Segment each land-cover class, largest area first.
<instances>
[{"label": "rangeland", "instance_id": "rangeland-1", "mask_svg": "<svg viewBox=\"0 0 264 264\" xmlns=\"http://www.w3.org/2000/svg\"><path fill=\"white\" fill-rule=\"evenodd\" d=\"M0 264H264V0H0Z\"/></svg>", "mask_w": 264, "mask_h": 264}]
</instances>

------

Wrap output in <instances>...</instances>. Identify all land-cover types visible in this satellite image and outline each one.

------

REQUIREMENTS ▸ Locate each line in the records that contains the string "instances", matching uppercase and lowercase letters exactly, and copy every such line in full.

ANSWER TO THE TASK ▸
<instances>
</instances>
Wrap output in <instances>...</instances>. Identify all land-cover types visible in this satellite image and outline each one.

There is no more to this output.